··· STUDY TEXT ···

About the Digital Services Playbook

The American people expect to interact with government through digital channels such as websites, email, and mobile applications. By building better digital services that meet the needs of the people that use government services, they make the delivery of government policies and programs more effective.

Today, too many of government digital services projects do not work well, are delivered late, or are over budget. To increase the success rate of these projects, the U.S. Government needs a new approach. This is why the CIO Council created a playbook of 13 key “plays” drawn from successful best practices from the private sector and government that, if followed together, will help government build effective digital services.

DIGITAL SERVICE PLAYS

Understand what people need
Address the whole experience, from start to finish
Make it simple and intuitive
Build the service using agile and iterative practices
Structure budgets and contracts to support delivery
Assign one leader and hold that person accountable
Bring in experienced teams
Choose a modern technology stack
Deploy in a flexible hosting environment
Automate testing and deployments
Manage security and privacy through reusable processes
Use data to drive decisions
Default to open

PLAY 1

Understand what people need

We must begin digital projects by exploring and pinpointing the needs of the people who will use the service, and the ways in which the service will fit into their lives. Whether the users are members of the public or government employees, policy makers must include real people in their design process from the very beginning. The needs of people — not constraints of government structures or silos — should drive technical and design decisions. We need to continually test the products we build with real people to keep us honest about what is important.

··· EXCERPTED DATA ···

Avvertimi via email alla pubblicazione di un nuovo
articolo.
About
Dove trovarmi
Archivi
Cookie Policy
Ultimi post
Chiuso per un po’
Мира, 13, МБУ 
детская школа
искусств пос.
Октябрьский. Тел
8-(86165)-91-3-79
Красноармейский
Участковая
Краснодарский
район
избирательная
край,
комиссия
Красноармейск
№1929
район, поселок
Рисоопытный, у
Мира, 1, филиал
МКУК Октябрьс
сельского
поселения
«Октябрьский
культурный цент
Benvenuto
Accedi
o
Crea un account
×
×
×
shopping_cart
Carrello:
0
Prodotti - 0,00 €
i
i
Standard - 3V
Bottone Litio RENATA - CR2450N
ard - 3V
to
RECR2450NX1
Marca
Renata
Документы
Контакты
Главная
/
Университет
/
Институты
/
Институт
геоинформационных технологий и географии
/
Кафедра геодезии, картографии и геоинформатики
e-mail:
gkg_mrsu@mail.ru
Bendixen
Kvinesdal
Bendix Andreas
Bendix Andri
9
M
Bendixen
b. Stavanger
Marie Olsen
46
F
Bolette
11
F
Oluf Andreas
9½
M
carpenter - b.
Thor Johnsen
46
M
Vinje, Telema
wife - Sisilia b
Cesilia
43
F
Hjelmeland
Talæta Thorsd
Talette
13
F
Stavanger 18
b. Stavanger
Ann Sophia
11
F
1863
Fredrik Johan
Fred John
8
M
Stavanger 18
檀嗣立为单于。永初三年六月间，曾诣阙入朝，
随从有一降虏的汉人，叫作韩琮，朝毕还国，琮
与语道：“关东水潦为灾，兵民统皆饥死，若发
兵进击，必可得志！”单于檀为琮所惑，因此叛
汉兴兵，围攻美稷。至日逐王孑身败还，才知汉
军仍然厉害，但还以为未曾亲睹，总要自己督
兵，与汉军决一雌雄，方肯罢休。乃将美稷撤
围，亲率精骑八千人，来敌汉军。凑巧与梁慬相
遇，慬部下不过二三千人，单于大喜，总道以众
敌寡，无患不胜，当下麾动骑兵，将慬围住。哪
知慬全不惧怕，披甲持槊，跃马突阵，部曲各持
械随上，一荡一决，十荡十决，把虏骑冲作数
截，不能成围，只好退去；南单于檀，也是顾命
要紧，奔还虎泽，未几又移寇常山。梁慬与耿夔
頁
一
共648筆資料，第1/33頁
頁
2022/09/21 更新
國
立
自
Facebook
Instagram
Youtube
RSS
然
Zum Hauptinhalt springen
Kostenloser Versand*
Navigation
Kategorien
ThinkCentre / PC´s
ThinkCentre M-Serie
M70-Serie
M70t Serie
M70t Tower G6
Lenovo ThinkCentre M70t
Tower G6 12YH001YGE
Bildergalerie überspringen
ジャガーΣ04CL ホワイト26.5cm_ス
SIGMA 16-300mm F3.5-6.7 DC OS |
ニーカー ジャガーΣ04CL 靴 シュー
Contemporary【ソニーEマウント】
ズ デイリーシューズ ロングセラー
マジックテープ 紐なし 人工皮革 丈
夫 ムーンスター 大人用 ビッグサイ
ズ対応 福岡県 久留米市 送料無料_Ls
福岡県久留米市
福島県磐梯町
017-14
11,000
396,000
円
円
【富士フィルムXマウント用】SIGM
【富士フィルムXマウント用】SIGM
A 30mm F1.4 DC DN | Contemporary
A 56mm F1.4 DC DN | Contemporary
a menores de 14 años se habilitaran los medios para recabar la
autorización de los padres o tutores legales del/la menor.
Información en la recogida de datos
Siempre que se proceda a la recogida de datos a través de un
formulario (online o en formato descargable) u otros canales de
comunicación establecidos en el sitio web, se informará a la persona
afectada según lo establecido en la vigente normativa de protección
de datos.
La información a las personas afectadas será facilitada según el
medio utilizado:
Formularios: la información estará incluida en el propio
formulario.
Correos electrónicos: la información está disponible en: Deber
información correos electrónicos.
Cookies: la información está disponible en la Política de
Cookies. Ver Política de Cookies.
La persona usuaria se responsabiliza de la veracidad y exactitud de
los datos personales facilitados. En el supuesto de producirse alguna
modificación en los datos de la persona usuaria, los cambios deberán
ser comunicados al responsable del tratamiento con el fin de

···

> _EXERCISE 1_: Echo the Digital Services Playbook passage word for word, from "The American people" up to and including "effective digital services.".
> _EXERCISE 2_:
Answer these questions from the Digital Services Playbook passage.
(a) Which body created the playbook?
(b) How many key plays does the playbook contain?
(c) Under Play 1, whom must policy makers include in their design process from the very beginning?

> _ANSWER SPACE 1_:
The American people expect to interact with government through digital channels such as websites, email, and mobile applications. By building better digital services that meet the needs of the people that use government services, they make the delivery of government policies and programs more effective.

Today, too many of government digital services projects do not work well, are delivered late, or are over budget. To increase the success rate of these projects, the U.S. Government needs a new approach. This is why the CIO Council created a playbook of 13 key “plays” drawn from successful best practices from the private sector and government that, if followed together, will help government build effective digital services.

> _ANSWER SPACE 2_:
(a) The CIO Council
(b) 13
(c) Real people